Another important prerequisite is the normal distribution of errors (i.e., normality). Once again, we can use plot(). First, visualize plot without outliers.

plot(model_trust_wo, 2)

Now, with outliers. Compare two graphs.

plot(model_trust, 2)

How different are they? We need to use formal tests. How would you interpret Shapiro-Wilk test below?

shapiro.test(model_trust$residuals)

    Shapiro-Wilk normality test

data:  model_trust$residuals
W = 0.96829, p-value = 0.6249
shapiro.test(model_trust_wo$residuals)

    Shapiro-Wilk normality test

data:  model_trust_wo$residuals
W = 0.94018, p-value = 0.2197

Of course, you can visualize this with ggplot(), too. More details on visualizing base R diagnostics plots in ggplot is available here.

ggplot(model_trust) +
  stat_qq(aes(sample = .stdresid)) +
  geom_abline()

Ok, what to do if residuals are not normally distributed? Transform DV and/or IV. Quite in a similar way we did it in Lab 5. A slightly more formal way of doing this is available here.

Let’s present the summary diagnostics.

par(mfrow = c(2, 2))
plot(model_trust)

Check other possible diagnostics plots below.

?plot.lm()

Multicollinearity

Finally, multicollinearity. We do not want to have perfectly collinear variables. Let’s check is using ggpairs() from GGally library.

library(GGally)
ggpairs(ess, columns = c("trust", "trust_politicians", "trust_parties", "education"))

Apparently, trust in politicians and trust in political parties capture overlapping concepts. However, their \(\rho = 0.99\). More formally, we can calculate variance inflation factor. Use vif() function from car library. Rule of thumb is: if VIF is greater than 10, we have multicollinearity.

library(car)
vif(model_trust)
trust_politicians         education     trust_parties 
        49.546656          1.503323         49.792787 

Let’s exclude trust in political parties (trust_parties). Model specification is crucial!

model_trust_excl = lm(trust ~ trust_politicians + education, ess)

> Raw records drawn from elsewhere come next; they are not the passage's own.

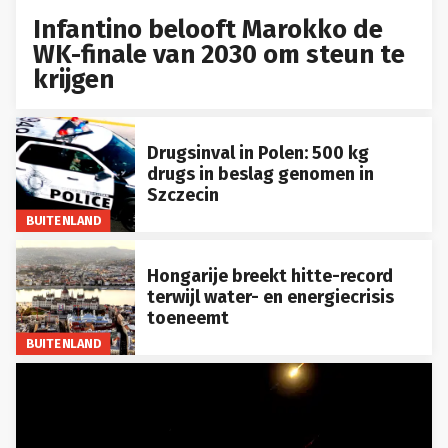
Infantino belooft Marokko de
WK-finale van 2030 om steun te
krijgen
Drugsinval in Polen: 500 kg
drugs in beslag genomen in
Szczecin
BUITENLAND
Hongarije breekt hitte-record
terwijl water- en energiecrisis
toeneemt
BUITENLAND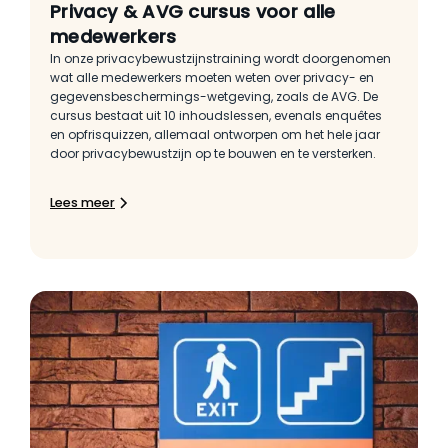
Privacy & AVG cursus voor alle
medewerkers
In onze privacybewustzijnstraining wordt doorgenomen
wat alle medewerkers moeten weten over privacy- en
gegevensbeschermings-wetgeving, zoals de AVG. De
cursus bestaat uit 10 inhoudslessen, evenals enquêtes
en opfrisquizzen, allemaal ontworpen om het hele jaar
door privacybewustzijn op te bouwen en te versterken.
Lees meer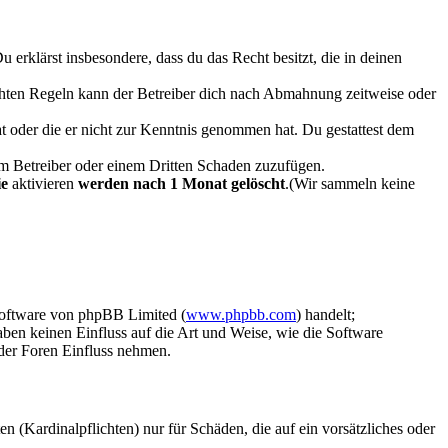
Du erklärst insbesondere, dass du das Recht besitzt, die in deinen
chten Regeln kann der Betreiber dich nach Abmahnung zeitweise oder
hat oder die er nicht zur Kenntnis genommen hat. Du gestattest dem
dem Betreiber oder einem Dritten Schaden zuzufügen.
ie
aktivieren
werden nach 1 Monat gelöscht
.(Wir sammeln keine
Software von phpBB Limited (
www.phpbb.com
) handelt;
aben keinen Einfluss auf die Art und Weise, wie die Software
der Foren Einfluss nehmen.
 (Kardinalpflichten) nur für Schäden, die auf ein vorsätzliches oder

modelsummary(list("Model Base" = model_trust,
                  "Model Without Multicollinearity" = model_trust_excl),
             stars = T,
             gof_omit = "AIC|BIC|Log.Lik.|F|RMSE")
Model Base Model Without Multicollinearity
+ p < 0.1, * p < 0.05, ** p < 0.01, *** p < 0.001
(Intercept) 1.018 0.983
(0.885) (0.872)
trust_politicians 0.047 0.496***
(0.665) (0.114)
education 1.972* 2.010*
(0.732) (0.721)
trust_parties 0.458
(0.668)
Num.Obs. 24 24
R2 0.749 0.743
R2 Adj. 0.711 0.719

Ok, excluded one variable. What’s next? Go over the diagnostics again with the corrected model!

Exercises

Let’s explore other variables’ effects. First, rename the variable rlgdgr (How religious are you) to religion

Solution

YOUR SOLUTION HERE

Using ggplot() draw distribution of religion variable

Solution

YOUR SOLUTION HERE

Set up a linear model: predict trust by trust_politicians, education and religion. Briefly describe the results: which variables are statistically significant and what is the direction of association (negative/positive).

Solution

YOUR SOLUTION HERE

Draw Cook’s distance. Use the same threshold formula as we used in the lab. Are there any influential points?

Solution

YOUR SOLUTION HERE

Set up a model without outliers. How different are the results?

Solution

YOUR SOLUTION HERE

Additional Exercises

For the extra credit you don’t have to do the exercises below. These are optional!

Draw a redisuals vs fitted plot. Use either plot() or ggplot(). Is the homoscedasticity assumption satisfied?

Solution

YOUR SOLUTION HERE

Using bptest() from lmtest library, test it formally. Interpret the results

Solution

YOUR SOLUTION HERE

Draw a qqplot using plot(). Is the normality assumption satisfied?

Solution

YOUR SOLUTION HERE

Test it formally using Shapiro-Wilk test (shapiro.test()). Interpret the results.

Solution

YOUR SOLUTION HERE

Using vif() from car library check if there is multicollinearity.

Solution

YOUR SOLUTION HERE

Briefly summarize the diagnostics. What are the problems with the model? How substantive are they?

Solution

YOUR SOLUTION HERE

Check List

I know how to interpret the residuals vs fitted plot, and I know how to test for homoscedasticity formally using bptest()!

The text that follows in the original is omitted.